## TASK TO COMPLETE
In the entries below, which lines run from the one with "hfov_deg: 36.8" through the one with "focal_35mm: 552"? Repeat exactly those, both included, and no pictures.
** Opening DATASET EXCERPTS block **
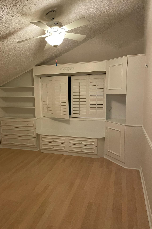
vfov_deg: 65.5
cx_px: 64
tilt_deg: -6.3
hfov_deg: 46.2
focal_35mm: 28
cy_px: 114
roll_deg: +1.2
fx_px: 177
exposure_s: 1/60
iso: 320
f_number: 1.6
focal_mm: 4.2
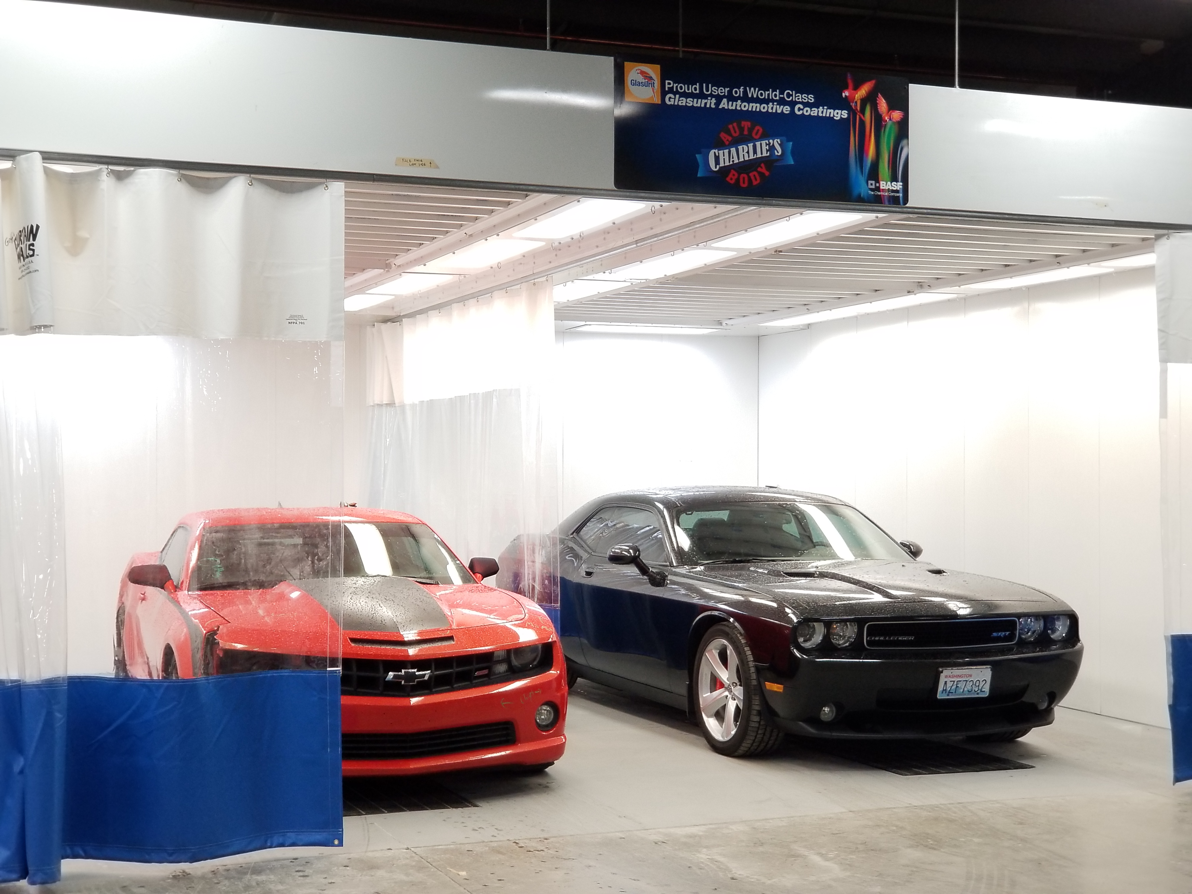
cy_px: 447
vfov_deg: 28.0
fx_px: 1791
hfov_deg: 36.8
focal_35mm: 52
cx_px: 596
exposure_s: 1/30
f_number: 2.4
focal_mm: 6
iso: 64
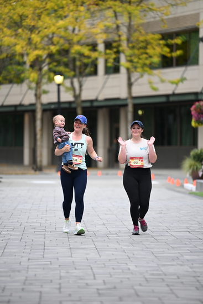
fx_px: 1690
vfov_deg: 10.3
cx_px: 102
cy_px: 152
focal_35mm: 200
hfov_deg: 6.9
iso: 640
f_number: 2.8
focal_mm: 200
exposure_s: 1/1600
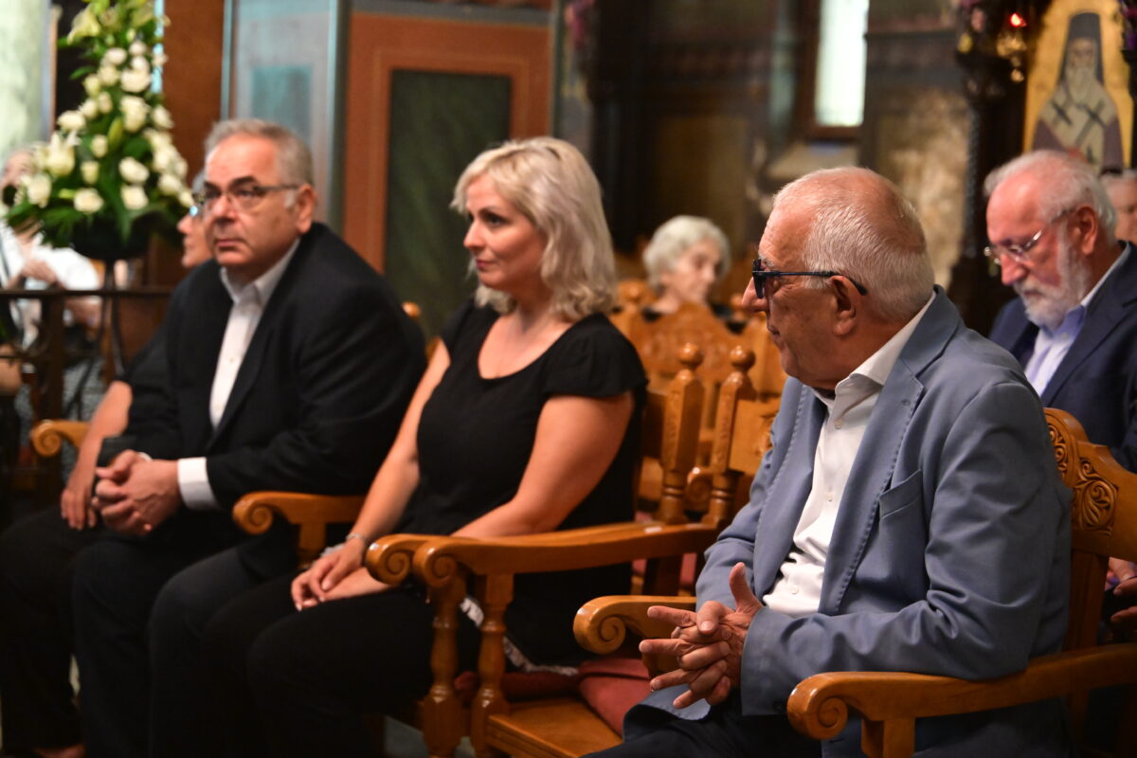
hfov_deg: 27.0
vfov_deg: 18.2
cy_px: 379
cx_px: 568
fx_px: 2369
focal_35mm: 75
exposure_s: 1/160
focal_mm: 75
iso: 8000
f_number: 3.2
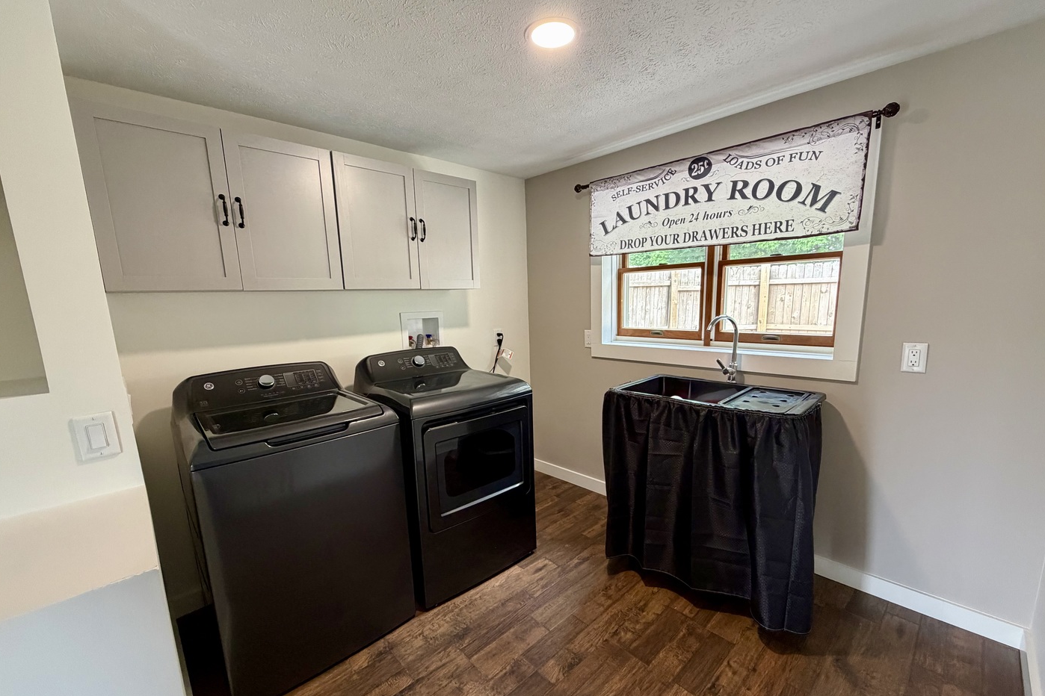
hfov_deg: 100.4
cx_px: 528
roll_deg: +2.3
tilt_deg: -10.1
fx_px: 435
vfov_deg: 77.2
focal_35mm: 15
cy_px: 373
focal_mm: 2.22
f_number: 2.2
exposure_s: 1/73
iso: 320
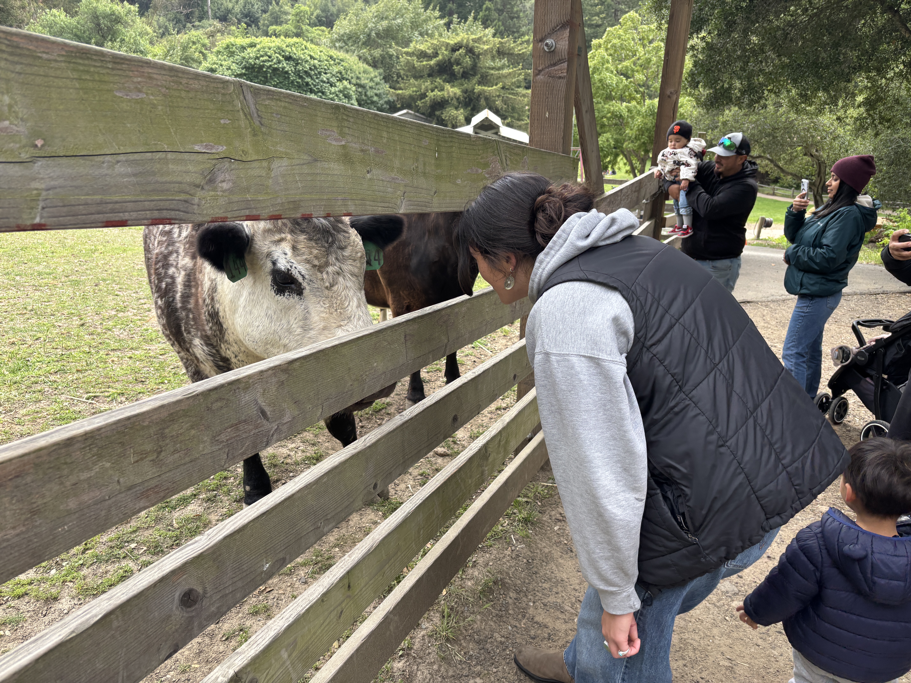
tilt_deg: -21.3
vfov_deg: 53.1
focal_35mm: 26
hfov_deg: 67.3
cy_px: 342
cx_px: 456
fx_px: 684
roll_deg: -0.2
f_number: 1.6
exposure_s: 1/426
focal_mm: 5.96
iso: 50
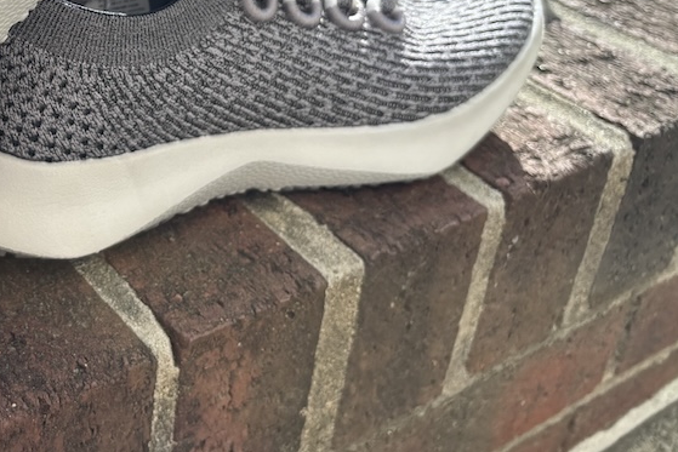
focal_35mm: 58
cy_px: 42
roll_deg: -0.9
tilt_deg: -30.1
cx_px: 42
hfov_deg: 32.4
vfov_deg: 22.8
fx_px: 1093
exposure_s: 1/574
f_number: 1.6
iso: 50
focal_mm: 5.96
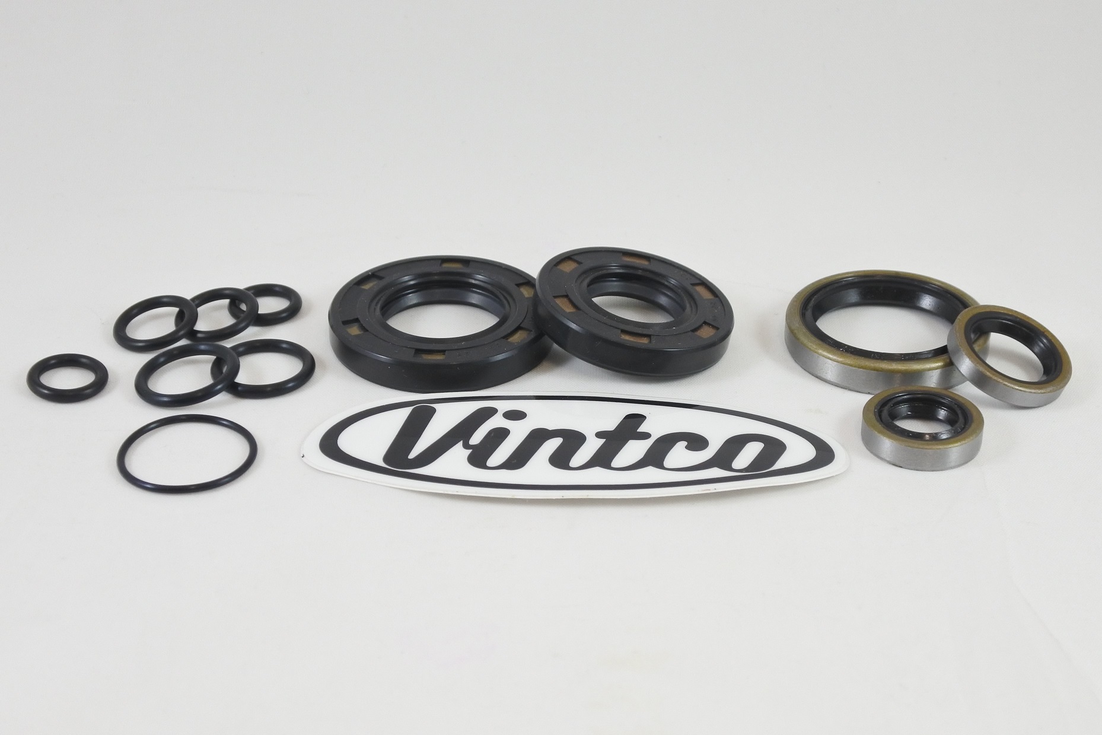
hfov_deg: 41.9
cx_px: 551
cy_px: 368
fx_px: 1439
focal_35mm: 47
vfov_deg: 28.7
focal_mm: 17.6
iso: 450
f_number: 4.5
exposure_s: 1/125
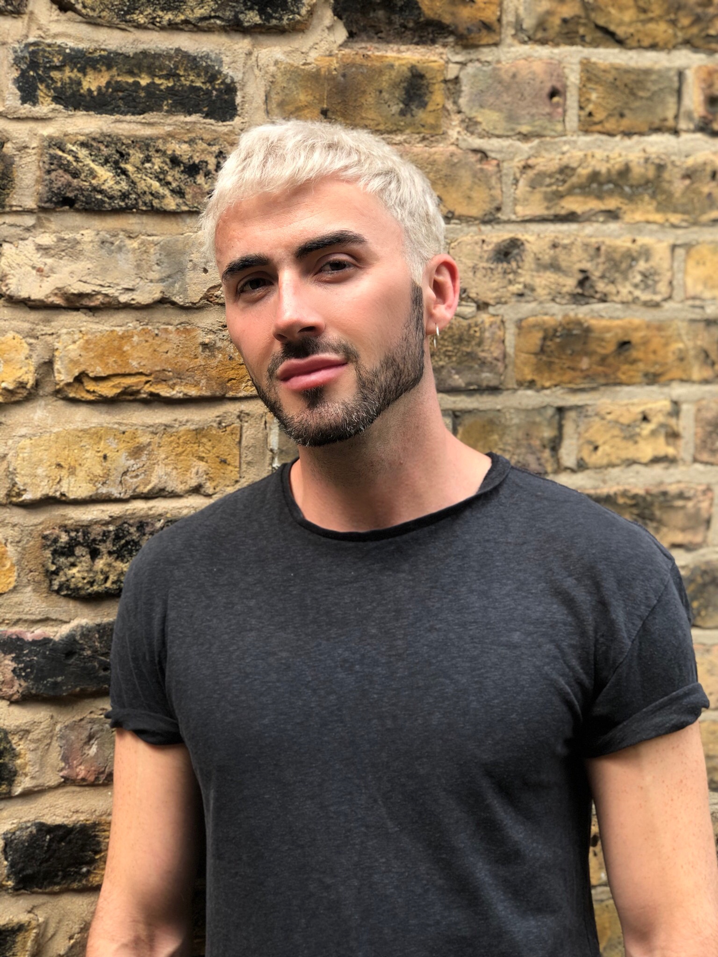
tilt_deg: -3.8
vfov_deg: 33.8
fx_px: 1576
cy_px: 478
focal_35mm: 57
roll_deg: +1.0
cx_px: 359
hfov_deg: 25.7
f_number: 2.8
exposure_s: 1/120
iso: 20
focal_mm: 6.6
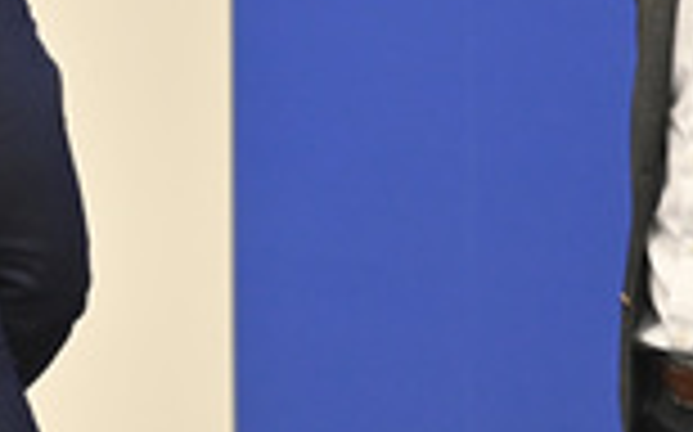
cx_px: 178
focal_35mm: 595
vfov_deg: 2.2
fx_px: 11229
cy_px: 135
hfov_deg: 3.5
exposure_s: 1/320
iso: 2000
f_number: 2.8
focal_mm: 200
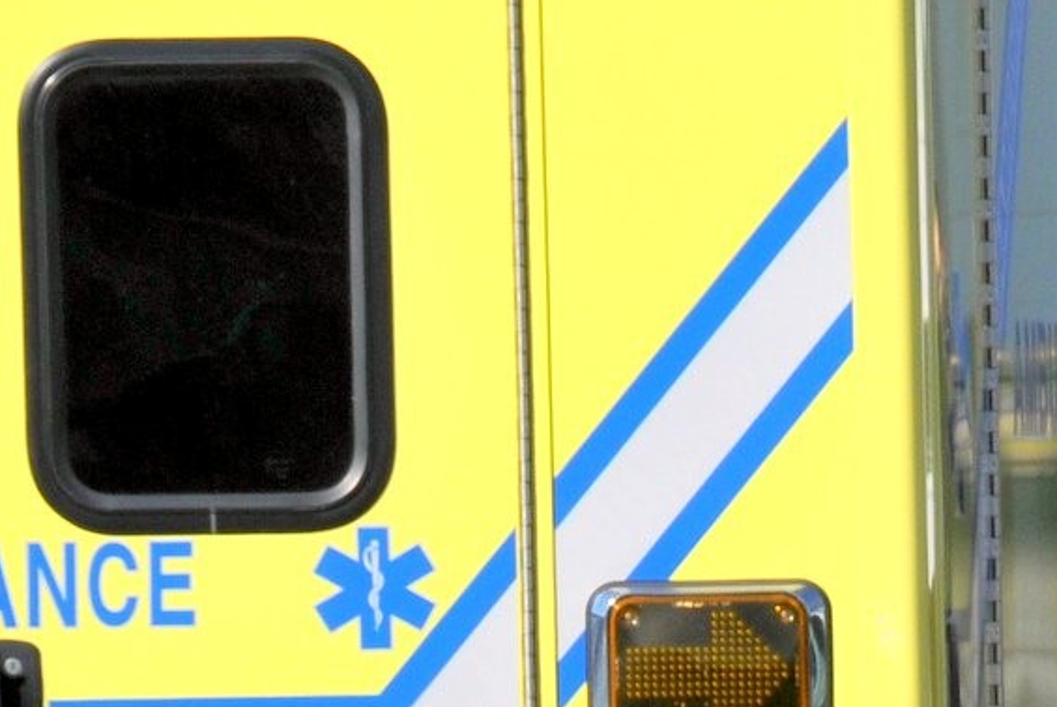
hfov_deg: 3.7
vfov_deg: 2.5
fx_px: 16224
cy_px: 646
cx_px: 1285
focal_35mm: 552
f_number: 11
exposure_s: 1/500
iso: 200
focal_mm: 130
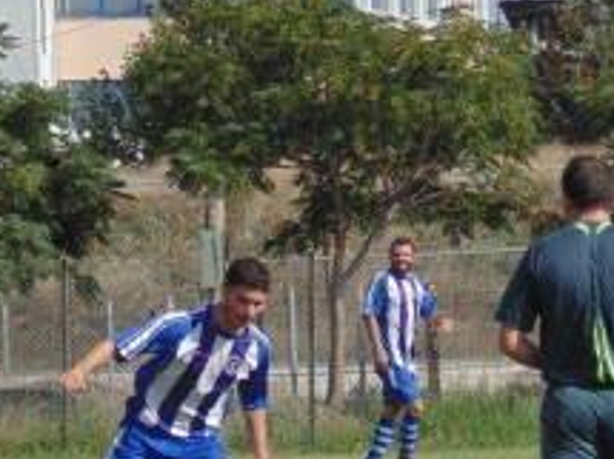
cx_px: 328
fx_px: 8438
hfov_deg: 4.2
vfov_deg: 3.1
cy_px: 623
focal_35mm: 476
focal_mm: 27.8
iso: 80
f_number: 5.2
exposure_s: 1/500
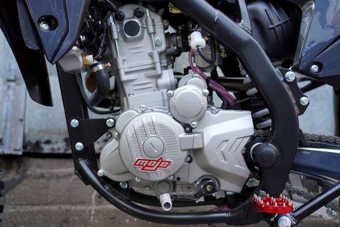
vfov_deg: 33.4
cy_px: 114
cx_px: 170
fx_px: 378
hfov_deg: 48.4
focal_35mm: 40
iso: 400
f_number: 4
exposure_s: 1/160
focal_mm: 40
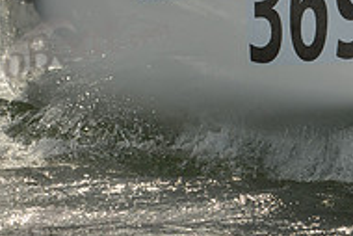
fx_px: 3356
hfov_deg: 6.0
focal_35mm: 342
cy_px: -66
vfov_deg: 4.0
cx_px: 268
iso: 400
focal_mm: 112
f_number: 11
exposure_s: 1/2000
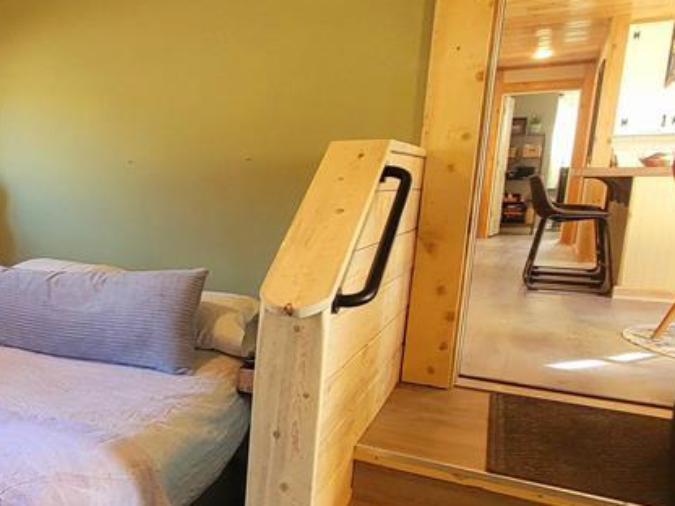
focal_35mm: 32
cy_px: 277
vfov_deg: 44.1
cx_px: -45
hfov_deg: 44.9
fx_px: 624
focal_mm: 2.2
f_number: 2.2
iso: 320
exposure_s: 1/40
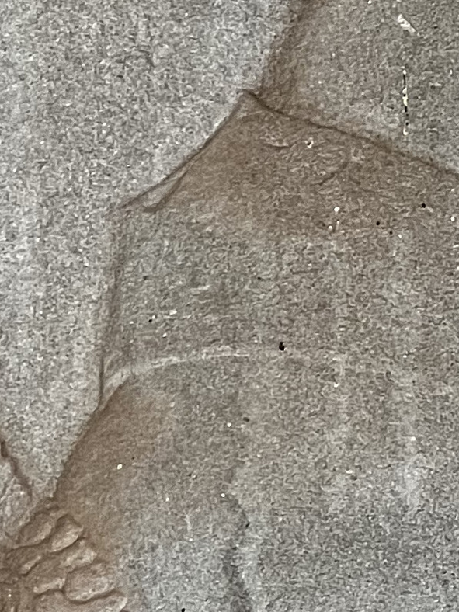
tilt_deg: +19.6
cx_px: -512
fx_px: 6913
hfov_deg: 3.8
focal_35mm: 391
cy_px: 687
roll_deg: +0.9
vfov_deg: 5.1
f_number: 2.8
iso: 200
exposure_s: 1/99
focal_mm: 9
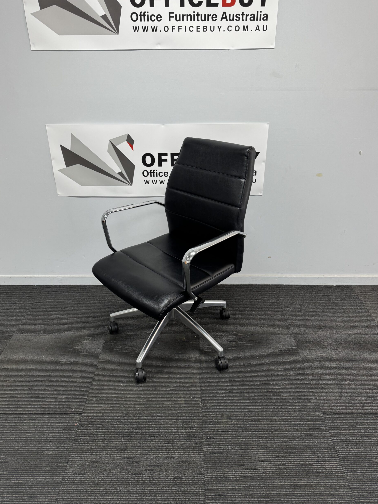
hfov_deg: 54.9
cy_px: 249
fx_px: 364
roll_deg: +0.3
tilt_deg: -27.2
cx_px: 186
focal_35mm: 25
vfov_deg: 69.4
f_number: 1.78
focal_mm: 6.76
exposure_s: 1/50
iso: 125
** Closing DATASET EXCERPTS block **
## RESPONSE BOX
hfov_deg: 36.8
focal_35mm: 52
cx_px: 596
exposure_s: 1/30
f_number: 2.4
focal_mm: 6
iso: 64
fx_px: 1690
vfov_deg: 10.3
cx_px: 102
cy_px: 152
focal_35mm: 200
hfov_deg: 6.9
iso: 640
f_number: 2.8
focal_mm: 200
exposure_s: 1/1600
hfov_deg: 27.0
vfov_deg: 18.2
cy_px: 379
cx_px: 568
fx_px: 2369
focal_35mm: 75
exposure_s: 1/160
focal_mm: 75
iso: 8000
f_number: 3.2
hfov_deg: 100.4
cx_px: 528
roll_deg: +2.3
tilt_deg: -10.1
fx_px: 435
vfov_deg: 77.2
focal_35mm: 15
cy_px: 373
focal_mm: 2.22
f_number: 2.2
exposure_s: 1/73
iso: 320
tilt_deg: -21.3
vfov_deg: 53.1
focal_35mm: 26
hfov_deg: 67.3
cy_px: 342
cx_px: 456
fx_px: 684
roll_deg: -0.2
f_number: 1.6
exposure_s: 1/426
focal_mm: 5.96
iso: 50
focal_35mm: 58
cy_px: 42
roll_deg: -0.9
tilt_deg: -30.1
cx_px: 42
hfov_deg: 32.4
vfov_deg: 22.8
fx_px: 1093
exposure_s: 1/574
f_number: 1.6
iso: 50
focal_mm: 5.96
hfov_deg: 41.9
cx_px: 551
cy_px: 368
fx_px: 1439
focal_35mm: 47
vfov_deg: 28.7
focal_mm: 17.6
iso: 450
f_number: 4.5
exposure_s: 1/125
tilt_deg: -3.8
vfov_deg: 33.8
fx_px: 1576
cy_px: 478
focal_35mm: 57
roll_deg: +1.0
cx_px: 359
hfov_deg: 25.7
f_number: 2.8
exposure_s: 1/120
iso: 20
focal_mm: 6.6
cx_px: 178
focal_35mm: 595
vfov_deg: 2.2
fx_px: 11229
cy_px: 135
hfov_deg: 3.5
exposure_s: 1/320
iso: 2000
f_number: 2.8
focal_mm: 200
hfov_deg: 3.7
vfov_deg: 2.5
fx_px: 16224
cy_px: 646
cx_px: 1285
focal_35mm: 552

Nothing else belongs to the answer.